まぁこんなエロいことを考えるけど、一切手は出していないし、結局あれから心を許してくれることは無かった。
まぁ本人の前であんな事を言った手前だ。
当然と言えば当然なのかもしれないけど。
「……起きて。朝だよ」
彼女の肩を軽く揺さぶる。
「……んっ? ……ッ!」
俺に触られたのが気にくわなかったのか、少女はベッドの奥へと飛び退いた。
「起きて。ほら、服は受け取ってあるから支度してね」
俺はそう言うと、一応気を使って隣の部屋で着替えることにした。
◇◇◇
「まずはアイルトンに向かって下さい」
「わかった」
「その後は、ここの森にいる神童と呼ばれるドルイドが良いでしょう」
魔術師の一人は地図を指差し、何度も俺に説明する。
「わかった」
「基本的にはその状況に応じて、適宜あなたが判断してください。無いとは思いますが……もしアイルトンが落ちていたら、グリーンフォレストの森を優先にする、とか」
「わかったよ!」
俺は半ば無理矢理に地図を奪い取り、リュックの中に詰める。
少し乱暴にしてしまった感はあるが、急に異世界に飛ばされて軽いホームシックになっているというのに、同じ話を何度も繰り返されたら流石に頭にくる。
「そんな、私はあなたの為に……」
「まぁまぁいいではないですかトーマス。
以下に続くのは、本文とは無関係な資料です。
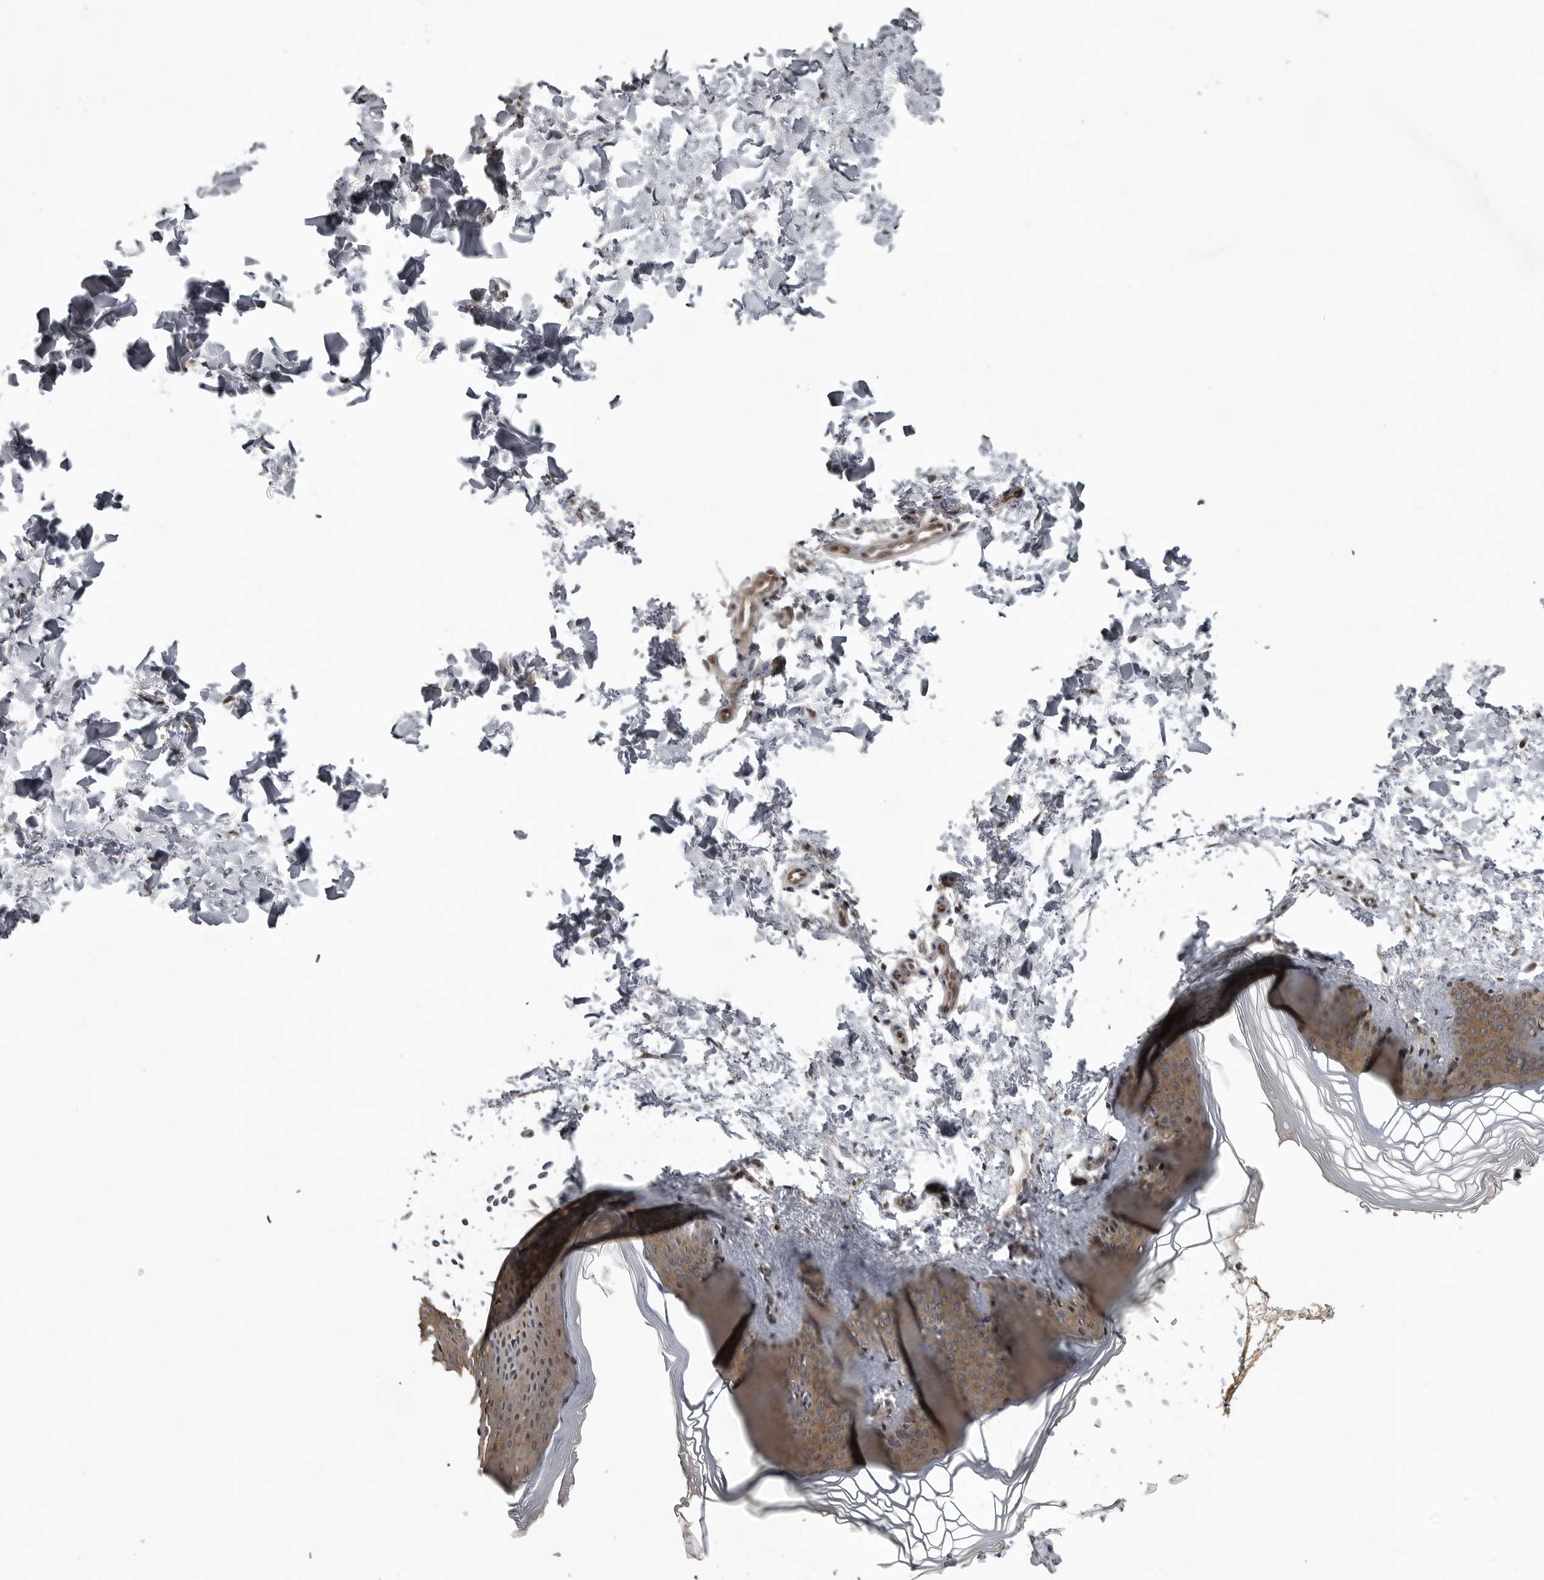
{"staining": {"intensity": "moderate", "quantity": ">75%", "location": "cytoplasmic/membranous"}, "tissue": "skin", "cell_type": "Fibroblasts", "image_type": "normal", "snomed": [{"axis": "morphology", "description": "Normal tissue, NOS"}, {"axis": "topography", "description": "Skin"}], "caption": "An IHC micrograph of unremarkable tissue is shown. Protein staining in brown shows moderate cytoplasmic/membranous positivity in skin within fibroblasts. Using DAB (3,3'-diaminobenzidine) (brown) and hematoxylin (blue) stains, captured at high magnification using brightfield microscopy.", "gene": "SNX16", "patient": {"sex": "female", "age": 27}}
ではアベル様、どうか気を付けて」
横にいたロッキンジーは爽やかな笑顔を向けてくる。
……世界を救ったらまずこいつを殴る。
これは個人的な目標だ。
「あぁ」
そうして俺と少女は馬車に乗り込み、宮殿を後にした。
アイルトンまでは馬車で5日程。
かなり長い旅になる。
食料や金貨は大量にもらっておいた。
金貨に関してはこれがどれ程の量か分からないが……一生遊んで暮らせる量らしい。
……もし元の世界に戻るって理由がなければ、一生遊んで暮らしただろう、ははは。
装備も新しく新調してもらった。
黒い上等な魔術衣装に杖。
特に杖に関しては本当にすごいものだ。
まぁ、俺が使いこなせなきゃ意味ないけど……。
そして金や装備を手に入れ、向かうアイルトンへの道中――
「その黒い魔術衣装、結構似合ってるね」
「……」
俺は何度も少女に話しかけた。
これから長い旅を一緒に過ごす事になるから、俺も仲良くしたい。
でも……
「……アイルトンまで遠いなぁ」
「……」
無視。
それに延々と馬車の床を見つめてる。
この子はずっとこの調子だ。
確かに、人を信用しなくなるには十分すぎる程ひどい目に合ってきたのだろう。
それに手は出してないけど、俺は彼女の事を愛玩用と言ってしまった……。
しょうがないと思ってるけど、確実に誤解はされてるだろう。
「……そうだな、あんちゃん」
「はは……ですね」
そして最終的には、俺と馬車を動かす御者さんの二人で話す事になる。
……でもこの子も俺と同じく、今は一人なんだ。
いつか仲良く出来るといいけど……心の傷ってのはなかなか癒えないものだ。
俺も両親が亡くなった時、何故か全ての物事に無気力になってしまった。
でも、俺の時はカレンが献身的に助けてくれたから、立ち直ることが出来た。
これに関してはこれからの俺の行動と……偉大な時間先輩に解決してもらうしかないな。